**Exercise:**
Where a line holds the word "pixels", count it, then give only the total for the entries below.

**Document layout detection data:**

------

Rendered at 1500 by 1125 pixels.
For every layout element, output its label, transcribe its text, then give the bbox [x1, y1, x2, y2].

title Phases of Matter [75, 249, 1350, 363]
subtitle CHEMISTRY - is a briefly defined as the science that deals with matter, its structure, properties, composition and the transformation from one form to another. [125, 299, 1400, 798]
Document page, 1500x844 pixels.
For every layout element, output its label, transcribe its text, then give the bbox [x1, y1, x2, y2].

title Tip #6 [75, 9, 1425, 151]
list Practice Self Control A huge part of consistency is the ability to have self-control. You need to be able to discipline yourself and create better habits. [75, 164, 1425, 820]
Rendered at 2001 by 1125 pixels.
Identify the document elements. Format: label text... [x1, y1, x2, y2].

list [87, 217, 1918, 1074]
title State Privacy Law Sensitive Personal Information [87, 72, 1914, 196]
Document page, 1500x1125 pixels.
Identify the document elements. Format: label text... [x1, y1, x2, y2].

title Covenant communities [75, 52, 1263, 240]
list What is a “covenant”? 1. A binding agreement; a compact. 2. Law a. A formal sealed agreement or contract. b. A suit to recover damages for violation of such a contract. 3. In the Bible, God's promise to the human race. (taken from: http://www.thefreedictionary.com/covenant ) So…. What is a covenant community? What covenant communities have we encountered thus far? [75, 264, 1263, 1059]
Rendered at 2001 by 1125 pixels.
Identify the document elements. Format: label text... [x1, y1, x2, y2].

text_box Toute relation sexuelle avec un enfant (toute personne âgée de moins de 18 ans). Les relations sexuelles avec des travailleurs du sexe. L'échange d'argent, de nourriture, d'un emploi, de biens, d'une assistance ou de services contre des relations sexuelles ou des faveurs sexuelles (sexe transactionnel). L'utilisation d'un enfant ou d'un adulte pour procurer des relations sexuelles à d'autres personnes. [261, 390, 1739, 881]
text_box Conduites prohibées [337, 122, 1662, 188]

------

**Written response:**
5